The task
Duplicate the lines of the records from the very first line through the line that contains "Technical Data of 2500 Separator", including both of those lines.

-------- Data excerpts

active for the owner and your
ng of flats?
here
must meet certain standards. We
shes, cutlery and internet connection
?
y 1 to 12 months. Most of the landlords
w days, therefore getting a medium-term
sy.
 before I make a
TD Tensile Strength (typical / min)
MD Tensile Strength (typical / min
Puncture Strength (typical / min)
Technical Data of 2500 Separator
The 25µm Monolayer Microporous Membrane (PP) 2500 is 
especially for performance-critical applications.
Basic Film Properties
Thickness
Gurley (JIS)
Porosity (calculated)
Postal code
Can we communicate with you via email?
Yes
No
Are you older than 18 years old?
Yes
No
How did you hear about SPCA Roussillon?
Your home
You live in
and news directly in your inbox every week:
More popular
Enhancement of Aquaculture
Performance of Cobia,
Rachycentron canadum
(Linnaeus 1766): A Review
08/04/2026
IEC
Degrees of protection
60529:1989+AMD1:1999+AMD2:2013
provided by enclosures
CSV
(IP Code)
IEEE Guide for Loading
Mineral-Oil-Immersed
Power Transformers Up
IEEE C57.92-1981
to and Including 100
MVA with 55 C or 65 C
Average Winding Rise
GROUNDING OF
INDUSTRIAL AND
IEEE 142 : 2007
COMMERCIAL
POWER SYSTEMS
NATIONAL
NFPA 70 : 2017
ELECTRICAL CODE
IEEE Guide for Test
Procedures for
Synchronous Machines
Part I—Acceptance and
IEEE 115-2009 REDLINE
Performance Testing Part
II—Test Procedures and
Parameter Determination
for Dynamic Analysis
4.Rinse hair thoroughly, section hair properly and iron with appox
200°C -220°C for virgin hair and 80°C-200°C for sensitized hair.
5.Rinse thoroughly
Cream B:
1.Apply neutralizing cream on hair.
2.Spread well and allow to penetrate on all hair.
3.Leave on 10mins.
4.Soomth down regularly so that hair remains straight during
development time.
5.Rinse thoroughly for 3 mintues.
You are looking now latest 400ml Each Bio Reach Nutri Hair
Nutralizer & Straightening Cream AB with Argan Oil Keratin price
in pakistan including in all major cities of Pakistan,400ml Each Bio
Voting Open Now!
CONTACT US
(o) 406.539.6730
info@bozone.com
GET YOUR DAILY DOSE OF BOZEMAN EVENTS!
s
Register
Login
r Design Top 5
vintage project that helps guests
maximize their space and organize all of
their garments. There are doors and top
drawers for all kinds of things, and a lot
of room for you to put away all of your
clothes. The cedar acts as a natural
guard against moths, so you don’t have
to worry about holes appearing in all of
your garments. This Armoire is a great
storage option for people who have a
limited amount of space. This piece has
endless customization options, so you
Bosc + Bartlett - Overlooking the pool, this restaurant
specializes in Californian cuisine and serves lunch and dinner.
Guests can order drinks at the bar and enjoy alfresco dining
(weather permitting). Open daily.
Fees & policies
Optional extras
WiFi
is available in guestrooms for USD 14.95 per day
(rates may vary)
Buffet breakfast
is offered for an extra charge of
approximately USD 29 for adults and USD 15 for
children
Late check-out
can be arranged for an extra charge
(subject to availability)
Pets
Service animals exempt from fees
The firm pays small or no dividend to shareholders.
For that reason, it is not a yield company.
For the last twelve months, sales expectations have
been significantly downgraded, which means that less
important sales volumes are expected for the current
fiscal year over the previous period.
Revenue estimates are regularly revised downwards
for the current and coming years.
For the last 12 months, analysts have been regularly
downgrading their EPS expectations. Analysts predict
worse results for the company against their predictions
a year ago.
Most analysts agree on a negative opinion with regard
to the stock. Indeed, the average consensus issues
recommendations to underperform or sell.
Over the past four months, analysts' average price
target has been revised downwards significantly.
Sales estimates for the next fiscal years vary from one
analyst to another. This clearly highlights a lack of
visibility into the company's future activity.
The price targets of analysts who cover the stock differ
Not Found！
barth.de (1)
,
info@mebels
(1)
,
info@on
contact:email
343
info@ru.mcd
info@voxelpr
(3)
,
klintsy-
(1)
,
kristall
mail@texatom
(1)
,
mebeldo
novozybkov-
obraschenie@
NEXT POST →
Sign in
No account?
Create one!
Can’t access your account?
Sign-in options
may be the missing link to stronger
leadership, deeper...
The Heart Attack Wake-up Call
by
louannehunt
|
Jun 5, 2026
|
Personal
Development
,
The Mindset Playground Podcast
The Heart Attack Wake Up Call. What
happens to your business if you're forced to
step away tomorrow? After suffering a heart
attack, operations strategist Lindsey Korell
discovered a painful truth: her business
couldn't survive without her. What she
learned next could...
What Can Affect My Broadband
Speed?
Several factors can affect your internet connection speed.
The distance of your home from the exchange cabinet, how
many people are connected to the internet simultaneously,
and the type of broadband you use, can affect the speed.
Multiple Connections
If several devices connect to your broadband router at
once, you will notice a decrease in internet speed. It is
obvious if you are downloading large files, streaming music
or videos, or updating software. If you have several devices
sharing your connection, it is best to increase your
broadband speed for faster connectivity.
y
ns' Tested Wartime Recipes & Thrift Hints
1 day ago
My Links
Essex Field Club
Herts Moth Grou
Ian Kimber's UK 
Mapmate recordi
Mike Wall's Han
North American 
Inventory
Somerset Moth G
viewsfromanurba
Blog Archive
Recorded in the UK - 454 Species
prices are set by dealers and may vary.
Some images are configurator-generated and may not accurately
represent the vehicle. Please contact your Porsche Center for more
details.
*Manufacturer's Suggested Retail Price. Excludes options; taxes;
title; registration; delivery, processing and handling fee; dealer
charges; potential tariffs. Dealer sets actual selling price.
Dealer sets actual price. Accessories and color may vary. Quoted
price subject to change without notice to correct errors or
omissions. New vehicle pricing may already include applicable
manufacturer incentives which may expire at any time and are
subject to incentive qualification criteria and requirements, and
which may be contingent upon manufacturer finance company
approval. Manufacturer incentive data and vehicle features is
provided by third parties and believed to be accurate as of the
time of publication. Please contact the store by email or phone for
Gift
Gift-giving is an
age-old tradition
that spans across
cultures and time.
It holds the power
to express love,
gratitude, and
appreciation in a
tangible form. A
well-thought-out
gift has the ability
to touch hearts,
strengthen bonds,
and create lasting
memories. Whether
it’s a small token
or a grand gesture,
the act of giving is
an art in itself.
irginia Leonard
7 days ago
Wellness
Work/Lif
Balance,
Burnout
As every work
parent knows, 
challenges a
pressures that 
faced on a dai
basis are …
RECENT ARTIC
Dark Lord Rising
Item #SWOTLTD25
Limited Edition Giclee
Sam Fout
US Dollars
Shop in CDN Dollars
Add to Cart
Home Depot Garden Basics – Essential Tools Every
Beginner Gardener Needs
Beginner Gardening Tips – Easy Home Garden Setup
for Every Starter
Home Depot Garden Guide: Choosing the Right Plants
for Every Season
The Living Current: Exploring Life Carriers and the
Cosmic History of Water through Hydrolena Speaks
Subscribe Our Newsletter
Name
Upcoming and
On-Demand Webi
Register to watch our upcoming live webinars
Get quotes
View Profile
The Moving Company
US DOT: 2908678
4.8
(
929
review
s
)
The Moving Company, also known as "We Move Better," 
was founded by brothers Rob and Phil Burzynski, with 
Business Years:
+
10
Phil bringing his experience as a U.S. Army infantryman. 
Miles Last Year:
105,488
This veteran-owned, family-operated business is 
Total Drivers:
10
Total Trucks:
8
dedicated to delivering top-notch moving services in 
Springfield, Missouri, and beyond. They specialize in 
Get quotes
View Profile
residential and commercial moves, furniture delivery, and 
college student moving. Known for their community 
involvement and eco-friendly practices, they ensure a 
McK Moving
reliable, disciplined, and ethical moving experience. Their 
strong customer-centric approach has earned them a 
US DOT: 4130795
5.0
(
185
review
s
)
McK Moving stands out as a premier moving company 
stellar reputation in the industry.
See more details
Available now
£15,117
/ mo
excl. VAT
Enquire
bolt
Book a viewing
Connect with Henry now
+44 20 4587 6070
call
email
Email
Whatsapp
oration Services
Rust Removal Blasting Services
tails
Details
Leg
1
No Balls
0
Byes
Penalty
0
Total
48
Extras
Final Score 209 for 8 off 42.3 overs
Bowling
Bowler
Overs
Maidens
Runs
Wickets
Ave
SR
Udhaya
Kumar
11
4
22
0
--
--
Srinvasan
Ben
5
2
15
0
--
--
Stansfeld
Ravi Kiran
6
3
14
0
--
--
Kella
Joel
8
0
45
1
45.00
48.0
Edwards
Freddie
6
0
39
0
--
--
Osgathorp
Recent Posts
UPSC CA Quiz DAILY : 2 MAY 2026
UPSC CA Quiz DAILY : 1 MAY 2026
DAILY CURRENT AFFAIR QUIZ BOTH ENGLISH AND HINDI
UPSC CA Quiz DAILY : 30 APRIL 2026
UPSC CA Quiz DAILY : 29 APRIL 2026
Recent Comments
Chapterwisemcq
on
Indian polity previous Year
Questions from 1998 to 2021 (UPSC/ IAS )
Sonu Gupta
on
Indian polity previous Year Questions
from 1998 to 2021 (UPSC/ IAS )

----------------

Exercise result
active for the owner and your
ng of flats?
here
must meet certain standards. We
shes, cutlery and internet connection
?
y 1 to 12 months. Most of the landlords
w days, therefore getting a medium-term
sy.
 before I make a
TD Tensile Strength (typical / min)
MD Tensile Strength (typical / min
Puncture Strength (typical / min)
Technical Data of 2500 Separator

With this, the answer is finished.